### TEXTO PROPORCIONADO

Lima, 9 de junio de 2019.      
       

sábado, 1 de junio de 2019

El tercer oído


    Es evidente que en materia de gustos artísticos, sean éstos poéticos, pictóricos o musicales, sólo por mencionar algunos, existe una amplia variedad de pareceres y puntos de vista, de atracciones y repulsiones, de pasiones y rechazos que hacen de esa vivencia humana una de las más controvertidas, polémicas y discutibles. Sin embargo, también es cierto que todos debemos partir de ciertos estándares mínimos de aceptabilidad, para no hablar todavía de calidad, si queremos ponernos a debatir seriamente sobre la apreciación estética de las obras que el ser humano ha fraguado a lo largo de la historia en todas las artes.
    Me vienen a cuento estas reflexiones ahora que acabo de leer un artículo de la periodista y bloguera cubana Yoani Sánchez, publicado en diciembre del año 2016 y que sorprendentemente no lo conocía, titulado “Reguetón, la música de la realidad”, donde explicita varios tópicos referidos a dicho género musical –no hay más remedio que denominarlo así– que me han resultado, francamente, chirriantes. No voy a discutir la figura y trayectoria de la autora, por demás respetable, sino circunscribirme a un aspecto que desde hace mucho tiempo es el objeto de mis cavilaciones, búsquedas, investigaciones y, sobre todo, apasionadas vivencias: el gusto musical.
    Lo primero que salta a mi vista es el muy dudoso criterio de la cantidad cuando se trata de argumentar a favor o en contra de un elemento de la realidad, especialmente en este asunto de la música, al afirmar por ejemplo que la repulsa que ha recibido una canción muy sexista de un intérprete colombiano “se disuelve en los 200 millones de reproducciones que exhibe el videoclip en You Tube”. Pero, ¿desde cuándo el argumento de la cantidad valida un producto artístico? Si la discusión se mantiene en el terreno de lo comercial, es otra cosa, mas si prima, como debe ser, el criterio estético, qué puede importar así lo vean todos los habitantes de la tierra, cuando el producto es deplorable no sólo por el mensaje que transmite, sino por la forma que adopta, que en música casi lo es todo.
    Llega a llamar una cosmogonía al ritmo de marras, es decir, equipara la crudeza y lascivia de sus letras con la mirada que han esbozado las filosofías ante el mundo y sus avatares. Pues claro que importa si gusta o no, y si bien no hay manera de taparse los oídos y obviarlo, sí hay formas de combatirlo y desbaratarlo, desnudando sus miserias y sus sordideces desde la educación musical y el refinamiento de los gustos. Tal vez una ímproba tarea, pero necesaria y fundamental si queremos afianzar una cultura de calidad en nuestras tan vapuleadas sociedades. Como dice el paleoantropólogo español Juan Luis Arsuaga: “Apreciar la belleza es una cuestión de educación y sensibilidad. Busque lo que es bello en la vida. Hay mucha belleza”.

######
### DATOS PROPORCIONADOS

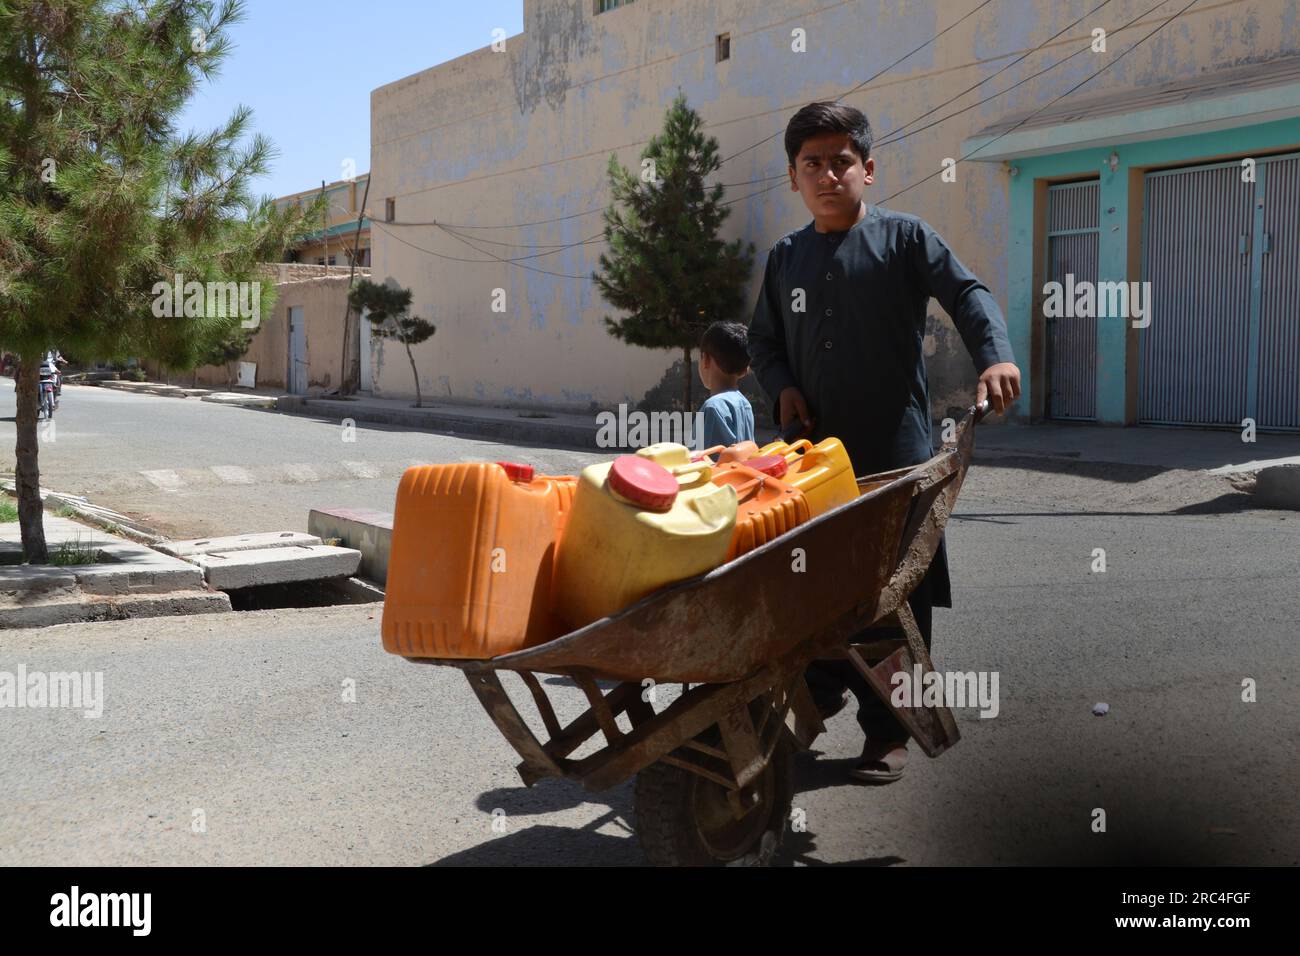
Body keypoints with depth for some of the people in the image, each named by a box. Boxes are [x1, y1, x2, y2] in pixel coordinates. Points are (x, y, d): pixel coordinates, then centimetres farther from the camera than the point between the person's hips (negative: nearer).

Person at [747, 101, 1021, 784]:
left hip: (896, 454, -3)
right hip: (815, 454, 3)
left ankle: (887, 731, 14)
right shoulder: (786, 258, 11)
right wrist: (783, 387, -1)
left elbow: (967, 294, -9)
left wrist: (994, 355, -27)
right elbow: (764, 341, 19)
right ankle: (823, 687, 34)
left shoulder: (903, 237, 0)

######

→ INSTRUCCIÓN DE TRABAJO 1: Determine si cada afirmación concuerda con el texto sobre el gusto musical y responda sí o no, citando textualmente las palabras que lo deciden: (a) el artículo de Yoani Sánchez se publicó en diciembre de 2016; (b) el autor se propone discutir la trayectoria de Yoani Sánchez; (c) Juan Luis Arsuaga es un paleoantropólogo español.
→ INSTRUCCIÓN DE TRABAJO 2: Según el texto sobre el gusto musical, ¿qué título lleva el artículo de Yoani Sánchez?
→ INSTRUCCIÓN DE TRABAJO 3: Resuma en dos oraciones el texto sobre el gusto musical.

→ SU RESPUESTA 1:
(a) Sí: "publicado en diciembre del año 2016".
(b) No: "No voy a discutir la figura y trayectoria de la autora".
(c) Sí: "el paleoantropólogo español Juan Luis Arsuaga".

→ SU RESPUESTA 2: “Reguetón, la música de la realidad”.

→ SU RESPUESTA 3: Aunque los gustos artísticos son muy variados, el autor sostiene que debe partirse de ciertos estándares mínimos de aceptabilidad, y a propósito de un artículo de Yoani Sánchez sobre el reguetón rechaza que la cantidad de reproducciones valide un producto artístico, pues debe primar el criterio estético. Propone combatir ese género desde la educación musical y el refinamiento de los gustos, y cita a Juan Luis Arsuaga para afirmar que apreciar la belleza es una cuestión de educación y sensibilidad.